== Segment start ==

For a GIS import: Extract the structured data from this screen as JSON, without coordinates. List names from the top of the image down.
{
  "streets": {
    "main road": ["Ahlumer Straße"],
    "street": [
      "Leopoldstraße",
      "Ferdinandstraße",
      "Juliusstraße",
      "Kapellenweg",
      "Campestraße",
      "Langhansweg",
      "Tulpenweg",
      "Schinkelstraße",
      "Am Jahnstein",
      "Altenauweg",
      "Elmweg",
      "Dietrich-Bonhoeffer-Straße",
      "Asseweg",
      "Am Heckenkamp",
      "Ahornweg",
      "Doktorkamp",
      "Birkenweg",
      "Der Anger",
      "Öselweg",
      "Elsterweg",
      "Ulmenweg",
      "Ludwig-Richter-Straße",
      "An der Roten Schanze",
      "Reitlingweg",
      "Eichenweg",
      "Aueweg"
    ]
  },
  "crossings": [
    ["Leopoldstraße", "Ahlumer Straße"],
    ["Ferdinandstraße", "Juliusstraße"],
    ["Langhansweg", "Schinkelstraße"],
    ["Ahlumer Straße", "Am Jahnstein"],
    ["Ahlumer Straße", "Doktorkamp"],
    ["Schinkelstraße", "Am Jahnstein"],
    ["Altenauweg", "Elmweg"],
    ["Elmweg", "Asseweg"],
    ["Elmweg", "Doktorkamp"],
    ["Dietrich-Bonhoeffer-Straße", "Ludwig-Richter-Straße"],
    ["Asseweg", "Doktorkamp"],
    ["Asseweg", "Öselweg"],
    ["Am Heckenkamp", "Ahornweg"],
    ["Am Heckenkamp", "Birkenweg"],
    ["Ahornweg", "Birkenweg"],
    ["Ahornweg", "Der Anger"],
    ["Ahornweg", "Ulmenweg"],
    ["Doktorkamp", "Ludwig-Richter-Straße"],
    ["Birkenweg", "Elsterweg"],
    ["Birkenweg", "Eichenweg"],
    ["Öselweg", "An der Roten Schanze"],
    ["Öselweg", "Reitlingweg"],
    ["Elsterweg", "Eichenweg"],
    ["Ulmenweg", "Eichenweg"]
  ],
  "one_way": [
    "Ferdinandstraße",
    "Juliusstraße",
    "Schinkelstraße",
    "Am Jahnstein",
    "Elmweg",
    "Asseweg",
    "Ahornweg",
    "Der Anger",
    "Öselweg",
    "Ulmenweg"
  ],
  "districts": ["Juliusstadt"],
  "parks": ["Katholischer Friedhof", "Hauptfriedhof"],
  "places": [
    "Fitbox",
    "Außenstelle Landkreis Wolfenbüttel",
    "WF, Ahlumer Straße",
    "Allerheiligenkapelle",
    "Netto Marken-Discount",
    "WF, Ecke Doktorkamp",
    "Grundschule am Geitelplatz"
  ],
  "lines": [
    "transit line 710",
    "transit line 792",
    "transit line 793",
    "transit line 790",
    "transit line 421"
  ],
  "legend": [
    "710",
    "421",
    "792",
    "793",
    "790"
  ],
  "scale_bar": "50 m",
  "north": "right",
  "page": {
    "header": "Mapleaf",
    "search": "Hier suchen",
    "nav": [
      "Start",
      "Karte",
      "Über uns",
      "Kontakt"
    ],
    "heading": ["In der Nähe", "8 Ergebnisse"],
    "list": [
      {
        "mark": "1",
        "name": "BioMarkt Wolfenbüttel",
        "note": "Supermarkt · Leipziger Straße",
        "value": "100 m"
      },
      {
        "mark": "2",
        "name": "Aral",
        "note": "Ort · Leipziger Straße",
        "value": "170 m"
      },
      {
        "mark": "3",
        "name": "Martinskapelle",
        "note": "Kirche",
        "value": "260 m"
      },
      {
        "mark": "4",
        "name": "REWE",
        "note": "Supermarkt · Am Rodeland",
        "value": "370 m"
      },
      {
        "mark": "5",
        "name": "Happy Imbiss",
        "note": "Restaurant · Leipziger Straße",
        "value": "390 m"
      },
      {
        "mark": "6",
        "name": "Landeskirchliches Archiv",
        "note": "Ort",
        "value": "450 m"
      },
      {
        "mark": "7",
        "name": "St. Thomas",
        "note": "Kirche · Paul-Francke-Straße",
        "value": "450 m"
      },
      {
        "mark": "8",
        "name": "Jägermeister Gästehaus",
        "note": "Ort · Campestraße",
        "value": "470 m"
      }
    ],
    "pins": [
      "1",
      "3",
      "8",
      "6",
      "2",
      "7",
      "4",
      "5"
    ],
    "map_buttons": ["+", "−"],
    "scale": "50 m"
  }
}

== Segment end ==

A count is wanted, and nothing else: the lines of this listing that include the word "Leipziger".

3